■ **TEXT FOR ANALYSIS**

******

It is possible to express this kind of progress property in a graph based model. Some work on this was done in the RISC-V manual, as well as for some stronger graph based models ("making weak memory models fair", https://dl.acm.org/doi/10.1145/3485475 ) and in a more practical way for verification of liveness ( https://dl.acm.org/doi/abs/10.1145/3445814.3446748 ).

>From a theoretical perspective, the suggestion made in "making weak memory models fair" would be to define prefix-finiteness of all the explicitly acyclic relations of LKMM, which includes the sc-per-loc relation and thus in particular fr. If fr is prefix-finite, meaning each store has only finitely many reads observing an older value, the infinite behaviour in the small example posted elsewhere in this thread becomes forbidden.

>From an engineering perspective, I think the only issue is that cat *currently* does not have any syntax for this, nor does herd currently implement the await model checking techniques proposed in those works (c.f. Theorem 5.3. in the "making weak memory models fair" paper, which says that for this kind of loop, iff the mo-maximal reads in some graph are read in a loop iteration that does not exit the loop, the loop can run forever). However GenMC and I believe also Dat3M and recently also Nidhugg support such techniques. It may not even be too much effort to implement something like this in herd if desired.
	
Best regards,
jonas

******

■ **DATA PROVIDED**
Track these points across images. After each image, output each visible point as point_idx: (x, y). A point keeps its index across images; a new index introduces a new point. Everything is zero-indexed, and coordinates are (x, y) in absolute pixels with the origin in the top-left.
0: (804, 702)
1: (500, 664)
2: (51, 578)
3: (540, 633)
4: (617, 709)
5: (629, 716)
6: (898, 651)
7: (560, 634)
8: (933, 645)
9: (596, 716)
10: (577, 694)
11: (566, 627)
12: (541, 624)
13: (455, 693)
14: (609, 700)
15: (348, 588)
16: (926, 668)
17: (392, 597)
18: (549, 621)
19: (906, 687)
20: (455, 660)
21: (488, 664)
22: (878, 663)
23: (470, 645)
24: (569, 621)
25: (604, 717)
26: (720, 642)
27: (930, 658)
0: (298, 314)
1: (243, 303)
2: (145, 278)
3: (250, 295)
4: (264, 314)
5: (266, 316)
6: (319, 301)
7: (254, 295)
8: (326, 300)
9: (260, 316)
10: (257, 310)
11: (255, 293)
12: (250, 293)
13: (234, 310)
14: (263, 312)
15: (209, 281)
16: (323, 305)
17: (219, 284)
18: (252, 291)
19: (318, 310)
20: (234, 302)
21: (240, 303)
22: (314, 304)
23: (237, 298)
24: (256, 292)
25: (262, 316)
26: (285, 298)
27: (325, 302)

******

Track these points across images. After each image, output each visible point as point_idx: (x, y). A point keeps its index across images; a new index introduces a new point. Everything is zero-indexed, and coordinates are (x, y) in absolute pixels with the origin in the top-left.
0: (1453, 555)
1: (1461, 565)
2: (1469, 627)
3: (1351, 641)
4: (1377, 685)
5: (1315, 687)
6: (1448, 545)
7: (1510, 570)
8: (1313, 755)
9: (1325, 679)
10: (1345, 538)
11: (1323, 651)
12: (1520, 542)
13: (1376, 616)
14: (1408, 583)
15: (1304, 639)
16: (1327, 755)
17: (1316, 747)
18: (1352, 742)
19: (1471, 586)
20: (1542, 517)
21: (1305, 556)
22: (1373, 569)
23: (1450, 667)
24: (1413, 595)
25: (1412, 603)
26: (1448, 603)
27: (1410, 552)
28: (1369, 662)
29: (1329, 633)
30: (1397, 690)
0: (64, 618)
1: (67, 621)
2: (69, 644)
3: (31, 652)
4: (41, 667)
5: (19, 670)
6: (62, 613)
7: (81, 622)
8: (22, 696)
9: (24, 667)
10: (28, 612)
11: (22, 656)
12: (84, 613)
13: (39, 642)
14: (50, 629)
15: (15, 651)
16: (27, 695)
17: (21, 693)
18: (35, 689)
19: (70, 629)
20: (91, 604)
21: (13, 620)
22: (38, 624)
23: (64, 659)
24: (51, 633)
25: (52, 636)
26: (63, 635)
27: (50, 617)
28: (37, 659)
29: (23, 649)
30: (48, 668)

******

■ **TASK DIRECTIONS**
Reproduce the passage of the text on progress properties in memory models from "It is possible" to "( https://dl.acm.org/doi/abs/10.1145/3445814.3446748 ).", keeping every word and mark unchanged.

■ **FINAL ANSWER**
It is possible to express this kind of progress property in a graph based model. Some work on this was done in the RISC-V manual, as well as for some stronger graph based models ("making weak memory models fair", https://dl.acm.org/doi/10.1145/3485475 ) and in a more practical way for verification of liveness ( https://dl.acm.org/doi/abs/10.1145/3445814.3446748 ).